Tapi kemarin, aku menggigil. Tak sengaja aku alihkan pandangan. ternyata mereka masih disana. Di balik pohon, ketika gerimis turun, tanpa payung. Duduk di rerumputan, dengan angin malam bulan desember yang menusuk tulang.

Aku menggigil. Bukan oleh tetes-tetes air yang turun. Aku berbisik pada suamiku yang kebetulan malam itu menjemputku ke kantor. "Mereka disitu," kataku. Tenggorokanku kelu. Mataku berkaca-kaca. Aku begitu sedih, menyesali ketidakmampuanku yang begitu besar. Aku ternyata tak pernah berbuat apa-apa untuk menolongnya. Kalau aku ingin menolong, bagaimana caranya? memberi mereka makanan dan pakaian ketika aku lewat, itukah sebentuk pertolongan? Aku pikir tidak.
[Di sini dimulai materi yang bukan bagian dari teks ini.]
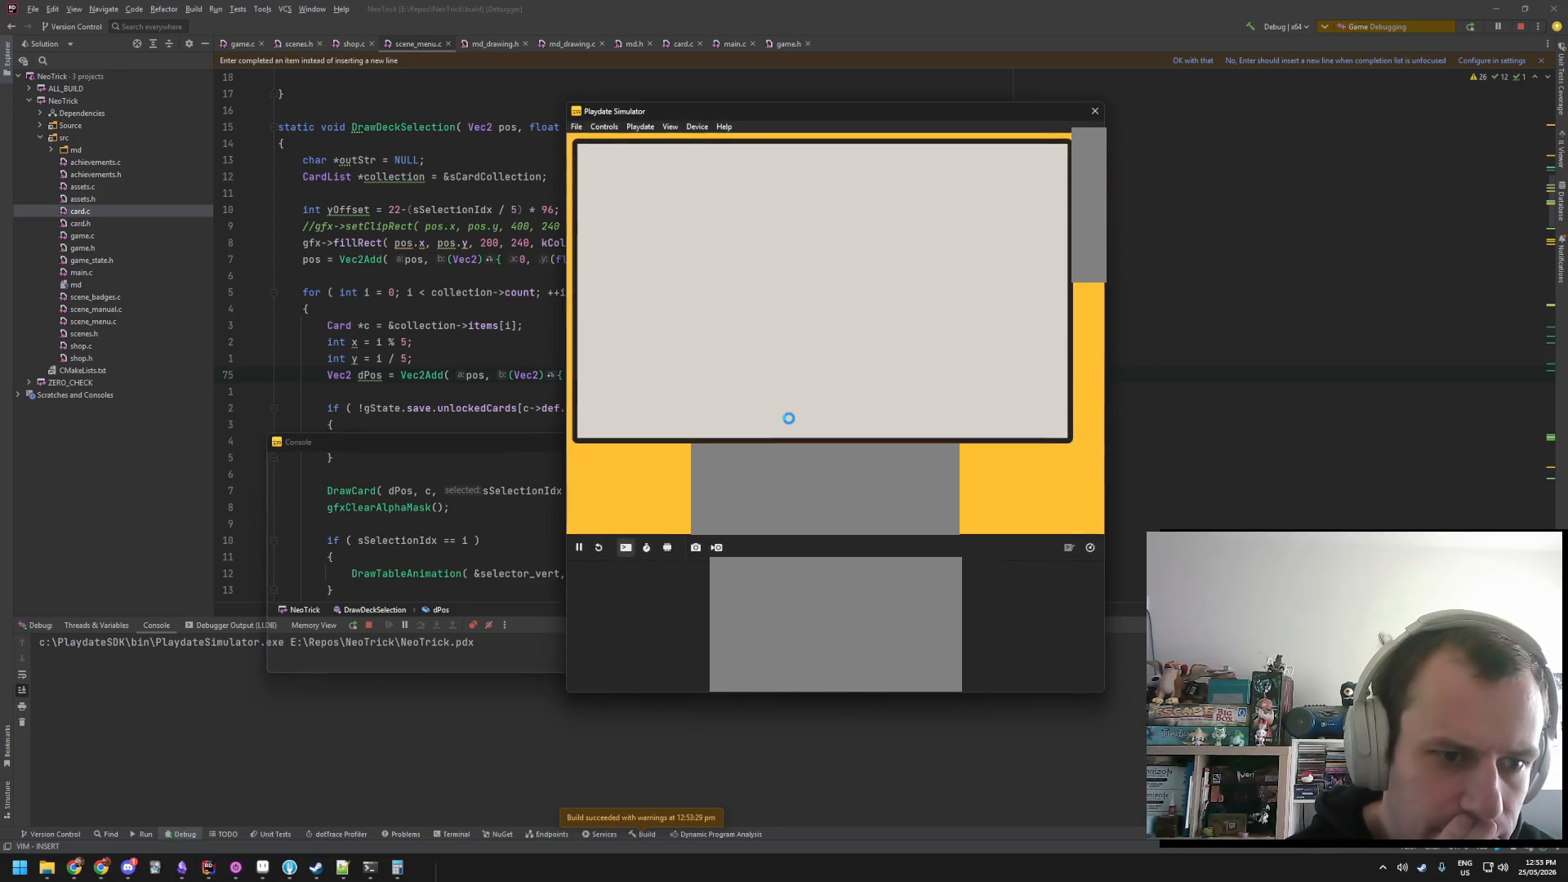
Gameplay with a controller (Nintendo layout); each line is a JSON object with the inputs held at the frame after it. "events" lists button and stick changes between this image and that frame as [ms after this image, input, new state], when the widget could be followed in between. Not read: L3 R3.
{"buttons": [], "events": []}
Ada yang lebih penting. Mengentaskan mereka dari jalanan. Membuat mereka tahu merasakan arti home. Tapi bagaimana caranya? Aku benar-benar tidak tahu. "mama kan jurnalis. Mungkin bisa dnegan cara angkat mereka?" ujar suamiku. Aku makin sedih. Semestinya begitu. Tapi maslaahnya, cerita seperti itu akan dianggap berita koran, bukan majalah.

Aku pernah bicara dengan atasanku di kantor mengenai seorang ibu dan bayinya di jalanan Jakarta untuk ditulis atau apalah supaya mendapat pertolongan. Tapi responnya tak antusias.
Apalagi ketika kukatakan, barangkali Ibu si anak gila atau setidaknya kurang ingatan dilihat dari tingkah lakunya.

Lantas apalagi yang bisa kulakukan? Akankah aktivis hak perempuan dan anak menoleh ke arah mereka? Mungkin, jika telah diangkat media. Karena publikasi kadangkala alasannya, bukan kemanusiaan. Apakah menunggu kejadians eperti Supriyanto dipublikasikan media, demi mendapat sorotan, lantas beramai-ramai memberitakan, ramai-ramai mengulurkan tangan?

Aku kelu. Aku tak berbuat apa-apa pada mereka. Sempat terpikir kalau membawa mereka ke panti asuhan. tapi saya berpikir, kemungkinan besar anaknya saja yang diterima. Tanpa ibunya. Padahal aku pikir, berbulan-bulan aku melihat mereka di jalanan berdua, kadang diayun-ayun, dipeluk, kadang digeletakin, tapi mereka selalu berdua. Kadang terlintas, barangkali ibunya mampu bertahan hidup dan melalui masa-masa sulit karena ada anaknya. Apakah sang ibu pernah punya harapan? Barangkali sang anak itulah penopang kekuatannya. Yach, itu semua hanya barangkali dan barangkali.

Adakah yang tahu sebuah panti sosial yang memungkinkan mereka berdua hidup bersama, dalam sebuah tempat yang bisa disebut home? Adakah tempat yang bisa menerima mereka jauh dari ancaman preman-preman yang siap menerkam ibunya, jauh dari asap knalpot yang menggerogoti paru-paru si bayi, jauh dari ketakutan hidup di jalanan? Help them!